Празднование дня рождения завершилось. Друг Владлена еще со школьных лет - усатый и грязный толстяк-здоровяк, живший репетиторством, - начал похрапывать за столом, тыкаясь усами и носом в блюдо с остатками салата. Наконец ушли спать Владлен с Ириной, оставив за столом Лину, Илью, кемарящего усатого, который сразу после ухода хозяев расслабился, сполз под стол, вытянул привольно ноги и засвистел носом, и Боба Лундина, ходившего, пошатываясь, вокруг стола - он выпивал рюмку за рюмкой и бормотал:
- Стоит средь хижины моей
Чудовищный скелет...
Вдруг грозил кому-то пальцем и добавлял:
- Я говорил ему: "Не пей!"
Так не послушал, нет!
Потом присаживался на диван рядом с Линой, но с другой стороны, нежели Илья, и падал головой ей на колени, с которых она терпеливо его поднимала. И Илья на какой-то момент решил, что Боб окажется ему в этот вечер если и не соперником, то, во всяком случае, помехой, но тот вдруг встал, покачиваясь на длинных своих ногах и улыбаясь доброй и бессмысленной улыбкой человека, забывшего о своих сексуальных поползновениях.
- Ай эм гоуин ту май герл Белла, - сказал он, продвигаясь к двери.
Беллой звали его вторую жену. Через минуту хлопнула входная дверь. Под столом храпел и постанывал во сне усатый.
- С ним ничего не случится, что он такой пьяный? - спросила Лина, уставившись на кончик своей туфли.

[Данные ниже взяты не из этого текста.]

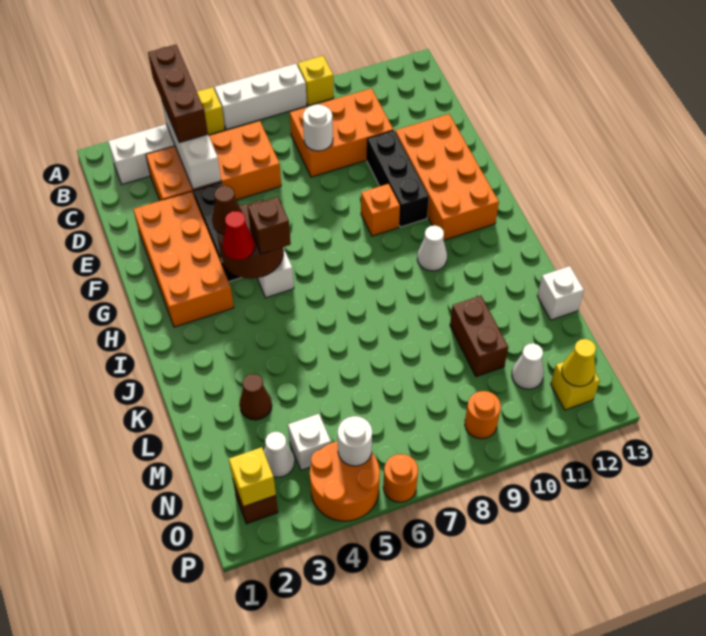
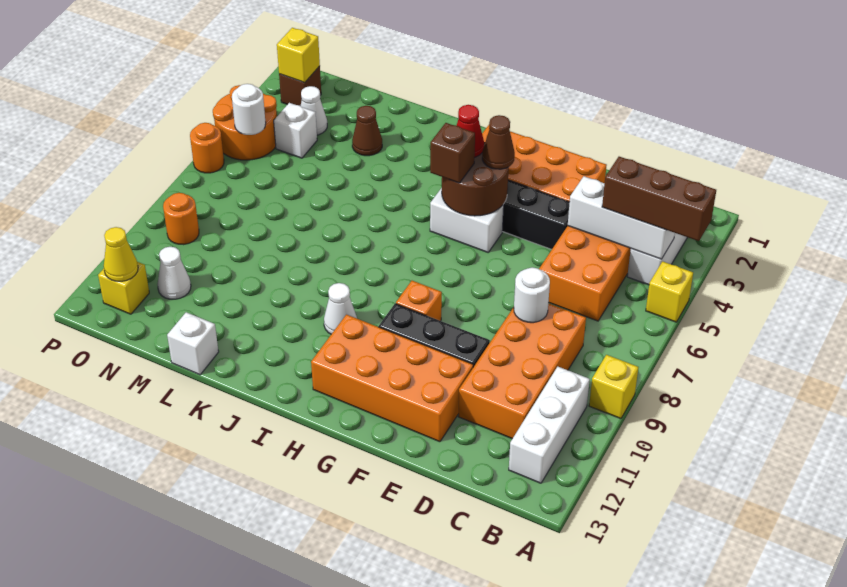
white 1x3 brick [215,64,307,130] -> white 1x3 brick moved to [509,367,590,483]
orange 2x3 brick [290,88,393,177] -> orange 2x4 brick [458,303,586,439]
brown 1x2 brick [450,296,508,377] -> none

- Да нет, не в первый раз, на такси доберется, - ответил Илья и рассказал комическую, на его взгляд, историю, как однажды, сказав шоферу направление, Боб уснул в такси, полностью вырубился, а когда шофер, доехав до указанного ориентира, принялся его расталкивать и требовать точного адреса, Боб, которого к тому времени совсем развезло, мило улыбался и пел в ответ: "Мой адрес - не дом и не улица, мой адрес - Советский Союз".
- Зачем вы так пьете? Какой смысл? - после паузы спросила Лина.
- Либералии, - односложно ответил Илья, тут же досадуя на себя, что придется, видимо, слово объяснять, терять время, и одновременно соображая, что от такого объяснения легче будет перейти к делу.
- Что это значит? - спросила Лина, как он и ожидал.
- Либер - в переводе значит "свободный", это иное имя Бахуса. Кто такой Бахус, надеюсь, ты знаешь? - Она кивнула головой. - А в Древнем Риме был праздник - либералии, в честь Бахуса. Тысячелетия тянущаяся попытка приобщиться таким образом к свободе. Бахус-Либер своим напитком освобождал от всяческих забот.
- Ты освободился?
- Ага.
Он снова сел рядом, притянул ее к себе и поцеловал, но в щеку, потому что Лина отвернулась, хотя из рук не вырывалась. Потом, вздохнув, распрямилась, выскальзывая из объятий.
- Давай спать. - Она провела ладонью по лицу. - Раскладушку разбирать уже сил нет. Мы на этом диване уместимся. Но ко мне не приставать. Я не хочу.